Assigned task 1 →
Copy the listing from its first line through the line containing "The Precio $/Kg", inclusive, leaving out the pictures.

Provided text →
Section two of the Report provides information, with reference to the financial year 2015, on each of the items of which the remuneration of the persons indicated in points i) to iii) above are composed, including the members of the Board of Statutory Auditors. It also gives details in a special table of the remuneration paid to those persons for any reason and in any form by the Company or its subsidiaries in 2015 and also remuneration not yet paid on the date of the approval of the Report, but relating to the financial year 2014. Data on stock options granted to those persons in implementation of stock option plans is also reported in another table pursuant to Art. 84 bis paragraph 5 of the Issuers' Regulations. Finally another table gives details of shares held in the Company or its subsidiaries by the above persons (and by persons related to them) pursuant to Art. 84‐ quater paragraph 4 of the Issuers' Regulations.

Finally the Remuneration Policy has been prepared, amongst other things, pursuant to and in accordance with the "Related Party Transactions Procedure", adopted by the Company.

SECTION I

2016 REMUNERATION POLICY

2016 Remuneration Policy

Procedures used for the adoption and implementation of the Remuneration Policy: bodies and persons involved to formulate and approve the Remuneration Policy and the bodies and persons responsible for the proper implementation of that policy.

The Remuneration Policy is approved by the Board of Directors of the Company on the basis of a recommendation made by the Remuneration Committee, the composition, responsibilities and functioning of which are described in detail in the following sub‐section.

Assigned task 2 →
Repeat the passage of the remuneration report from "The Remuneration Policy is" through "the following sub‐section.", inclusive, exactly as it appears.

(Figure understanding tasks)

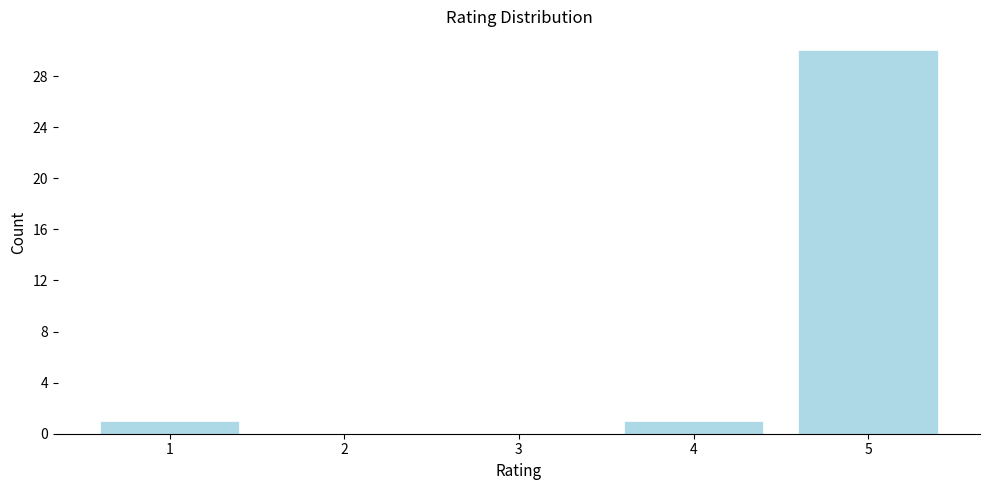

Reading left to right, list all the values displayed in this chart.

1=1	2=0	3=0	4=1	5=30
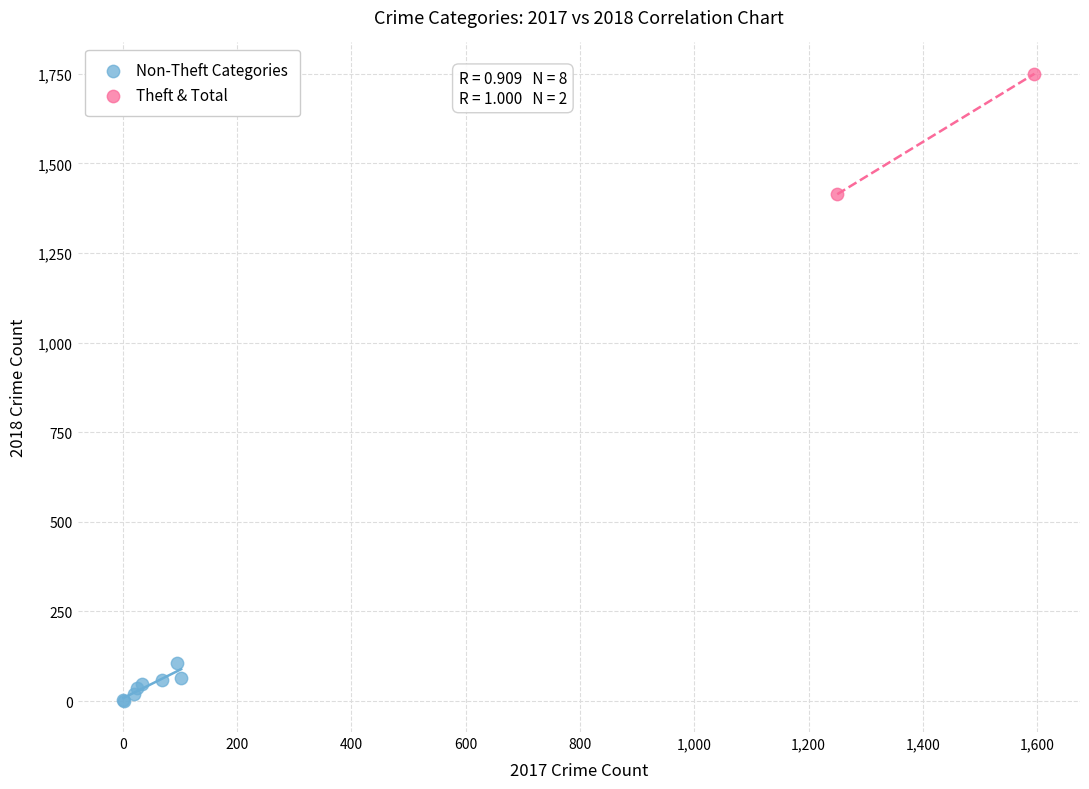

What are all the series names shown in the legend?

Non-Theft Categories, Theft & Total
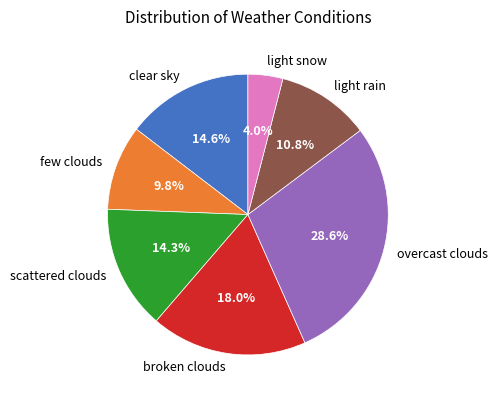

Is the sum of broken clouds and light snow greater than half?

No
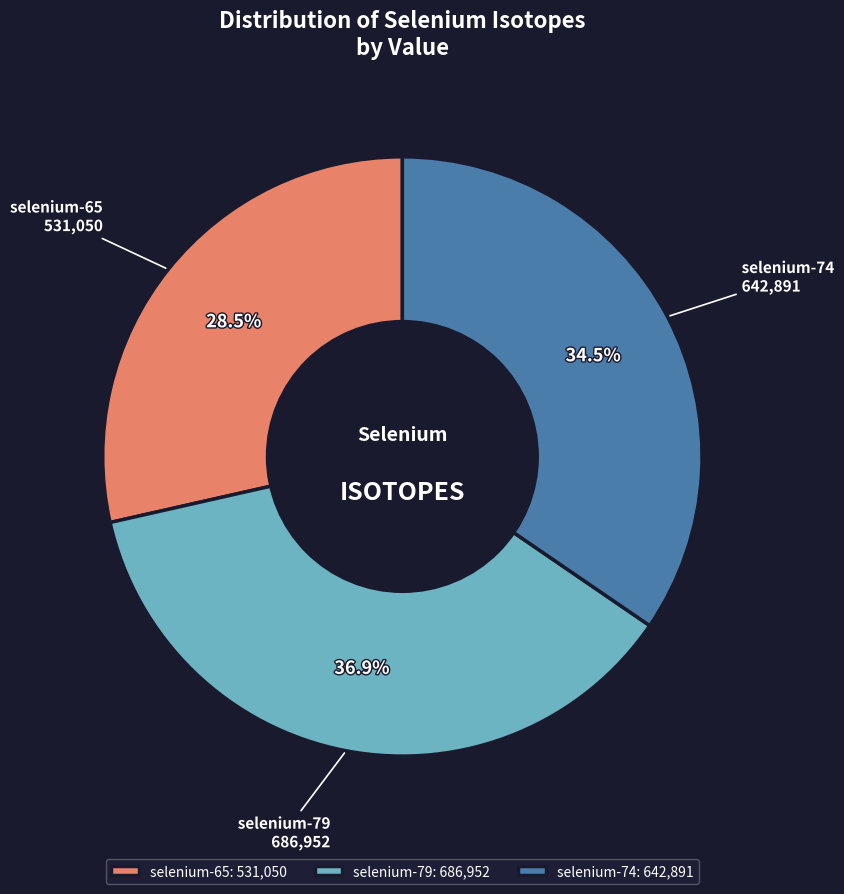

To the nearest percent, what is the combined percentage of selenium-74 and selenium-79?

71%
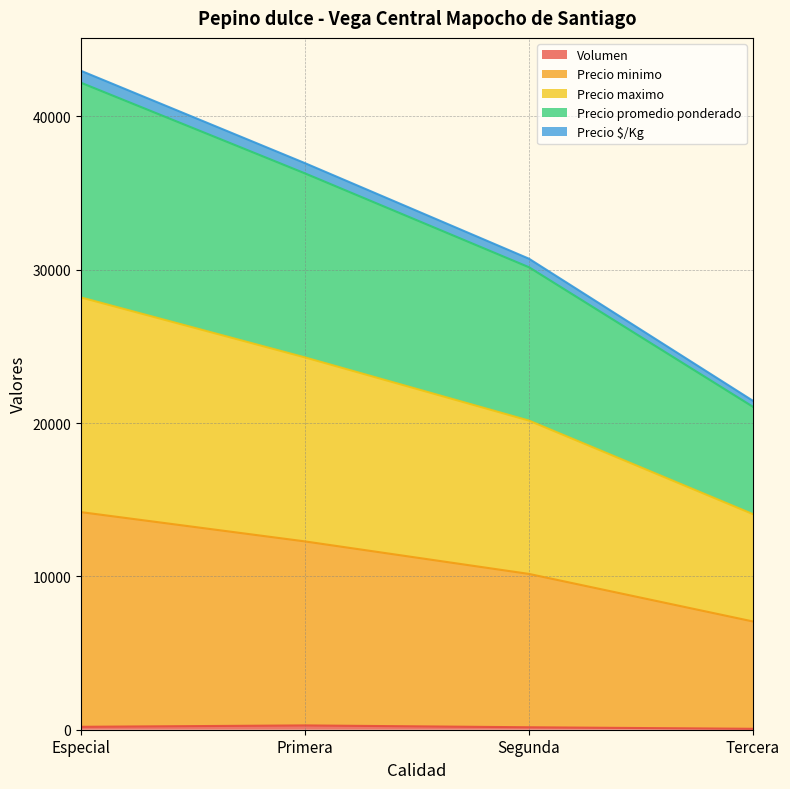

The Precio $/Kg series shows 8486 at Primera. True or false?

False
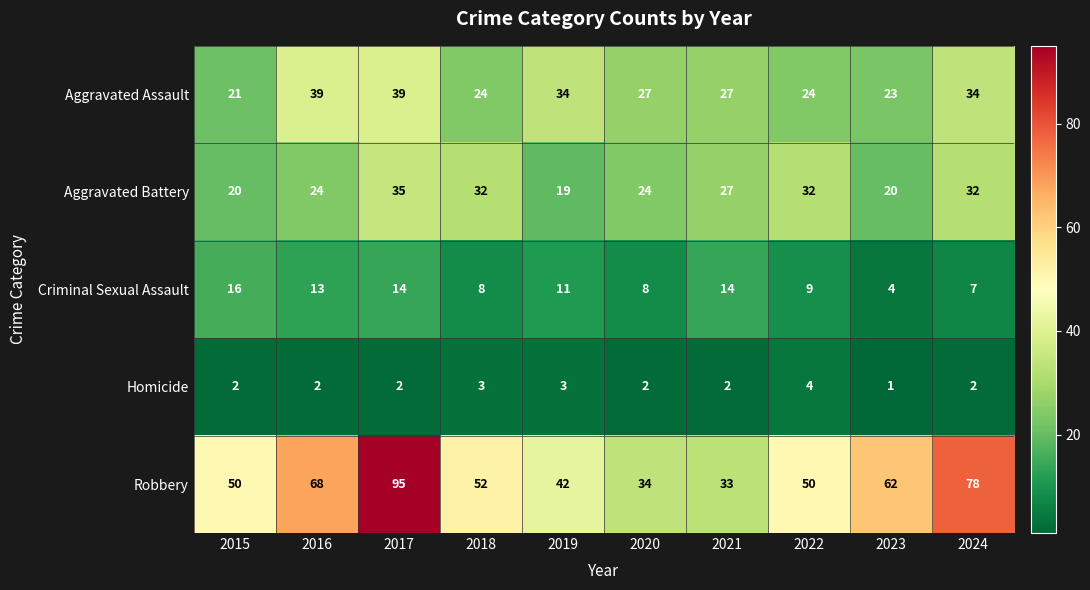

Between 2015 and 2017, which series saw the biggest shift?

Robbery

Answer space 1 →
Reading left to right, list all the values displayed in this chart.

1=1	2=0	3=0	4=1	5=30

What are all the series names shown in the legend?

Non-Theft Categories, Theft & Total

Is the sum of broken clouds and light snow greater than half?

No

To the nearest percent, what is the combined percentage of selenium-74 and selenium-79?

71%

The Precio $/Kg series shows 8486 at Primera. True or false?

Answer space 2 →
The Remuneration Policy is approved by the Board of Directors of the Company on the basis of a recommendation made by the Remuneration Committee, the composition, responsibilities and functioning of which are described in detail in the following sub‐section.